(Encore) l'affaire Trintignant

Banc Public n° 123 , Octobre 2003 , Catherine VAN NYPELSEER



Le feuilleton de la rentrée en France n'est malheureusement pas celui que tournait Nadine Trintignant en Lituanie mais pour elle la réalité a remplacé définitivement la fiction. Le cinéma français peut enfin concurrencer les feuilletons américains puisqu'une actrice française connue, fille de personnalités respectées du cinéma français, a été tuée par un chanteur également renommé, dans un pays exotique.

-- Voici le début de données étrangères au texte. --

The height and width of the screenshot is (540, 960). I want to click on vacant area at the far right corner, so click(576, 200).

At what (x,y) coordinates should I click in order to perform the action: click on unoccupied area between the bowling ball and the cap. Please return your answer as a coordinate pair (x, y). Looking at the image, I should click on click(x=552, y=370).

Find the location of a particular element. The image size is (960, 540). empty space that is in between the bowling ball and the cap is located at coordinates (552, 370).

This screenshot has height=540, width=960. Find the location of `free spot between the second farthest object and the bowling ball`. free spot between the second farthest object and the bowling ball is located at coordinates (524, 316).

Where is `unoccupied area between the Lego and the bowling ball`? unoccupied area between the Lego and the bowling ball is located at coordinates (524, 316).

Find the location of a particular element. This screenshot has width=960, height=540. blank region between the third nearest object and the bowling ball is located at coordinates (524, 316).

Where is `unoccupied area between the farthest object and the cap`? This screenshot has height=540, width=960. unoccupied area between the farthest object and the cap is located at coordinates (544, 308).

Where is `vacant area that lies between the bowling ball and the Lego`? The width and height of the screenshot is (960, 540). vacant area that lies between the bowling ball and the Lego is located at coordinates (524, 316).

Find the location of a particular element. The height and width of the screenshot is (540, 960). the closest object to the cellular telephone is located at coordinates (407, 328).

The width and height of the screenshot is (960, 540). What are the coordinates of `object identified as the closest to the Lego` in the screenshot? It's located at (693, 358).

Si certains tentent de se servir de ce drame pour faire progresser la cause des femmes battues - dont Marie Trintignant deviendrait une représentante illustre, emblématique de toutes celles qui se font casser la gueule en toute intimité, puis prétendent être tombées dans l'escalier - les élites françaises n'en sortiront pas grandies du point de vue de la liberté d'expression et du juridisme le plus invraisemblable, aussi détaché des réalités humaines que les habitants des ”les Samoa tels que décrits par la célèbre ethnologue Margaret Mead (les hommes passant leurs journées en réunion dans de grandes cases à discuter de problèmes de cérémonies, de préséance et de procédure, tandis que les femmes font tout le reste: élever les enfants, faire bouillir la marmite, cultiver les champs...).

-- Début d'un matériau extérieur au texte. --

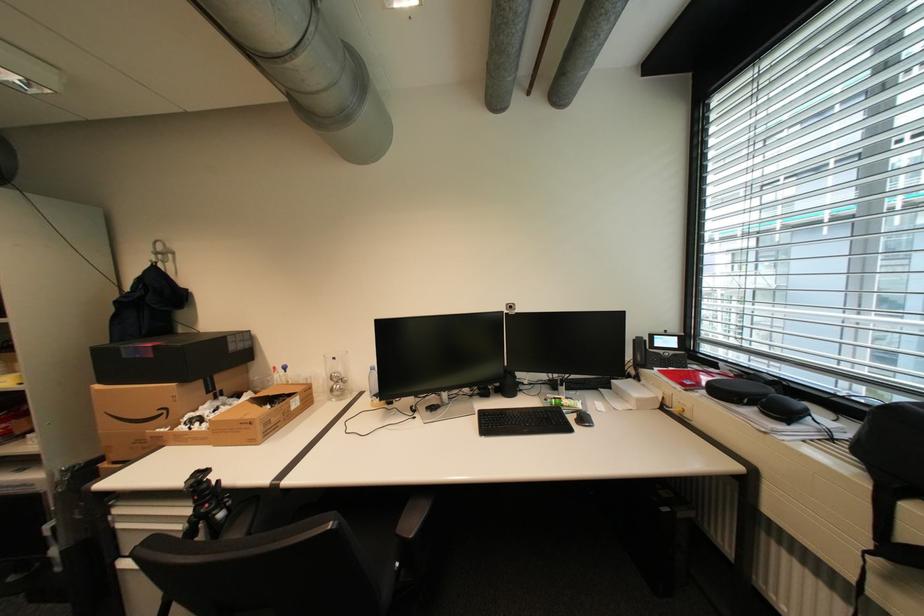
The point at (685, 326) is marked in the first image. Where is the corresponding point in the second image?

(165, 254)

En effet, la mère de la victime exprimant sa douleur dans un livre écrit sur le coup, pour lequel elle n'a évidemment eu aucune peine à trouver un éditeur, s'est vue opposer une tentative de censure de la part des défenseurs de celui qui a tué sa fille, sous prétexte que les termes "meurtrier" utilisé soixante et des fois, et "assassin" utilisé deux fois dans son livre ont un sens précis dans le jargon juridique (le meurtrier avait l'intention de donner la mort, et l'assassin avait prémédité son crime), et la mère de la victime n'avait donc pas le droit de les employer sans violer la présomption d'innocence qui est l'honneur de tout procès pénal.
Le plus incroyable dans cette histoire, c'est que l'avocat de la famille Trintignant a cru bon de s'engager à ce que les prochaines éditions du livre seront expurgées des deux "assassins", sans que le tribunal parisien saisi ne l'y ait enjoint, ce qui en dit long sur l'état de la liberté d'expression dans une nation qui se prévaut de la Déclaration des droits de l'homme, et qui abrite sur son territoire une juridiction internationale chargée de la faire respecter (la Cour européenne des droits de l'homme à Strasbourg).

Le respect de la présomption d'innocence s'impose à ceux qui collaborent professionnellement au procès pénal: les juges, les jurés pour un procès d'assises, le ministère public, les policiers, ainsi qu'aux journalistes dont on attend une certaine réserve pour les faits suceptibles de contestations non encore tranchées définitivement par la justice, pour éviter les lynchages médiatiques souvent irrécupérables et parfois injustes, mais certainement pas aux proches de la victime, qui conservent toute leur liberté d'expression, avec les limites, comme pour les autres citoyens, de la calomnie et de la diffamation, même s'ils ont choisi d'être parties au procès en tant que parties civiles.

Après avoir subi la perte de sa fille, un drame terrible, de plus sous les coups d'une personne qu'elle connaissait, dans un lieu où elle exerçait une responsabilité puisqu'elle était le metteur en scène du film en cours de tournage à Vilnius, on a encore l'indécence de tenter de l'empêcher de s'exprimer sous prétexte qu'elle a reconnu vouloir influencer les juges, alors qu'elle aurait sans-doute du observer une neutralité polie vis-à-vis de son ex-futur gendre ?

Il n'est d'ailleurs pas certain que son livre influencera les juges dans le sens qu'elle souhaite, puisqu'il la fait appara”tre comme une belle-mère dont la relation de proximité très physique avec sa fille de quarante-deux ans n'était sûrement pas simple à gérer pour un candidat-gendre, quel qu'il soit.

Dans cet ordre d'idées, il eut été normal de lui conseiller de ne pas publier son livre à chaud, sans se donner le temps de la réflexion, de laisser décanter ses sentiments. En ce sens, le système médiatique a peut-être abusé de sa faiblesse et de ses passions. A part cela, c'était évidemment à elle de décider comment gérer la douleur et comment tenter d'influencer les juges (ce que font légitimement toutes les parties à un procès, et ce pourquoi les avocats sont rétribués).

Les juges lituaniens qui jugeront du fond de l'affaire (puisque la Lituanie a refusé de se dessaisir au profit de la justice française de ce procès pénal - pour un acte commis sur son territoire, mais dont l'auteur, la victime, ainsi que de nombreux témoins sont des citoyens français) seront sûrement moins sensibles que des juges français à toute la sauce médiatique déversée sur cette affaire depuis le mois d'août.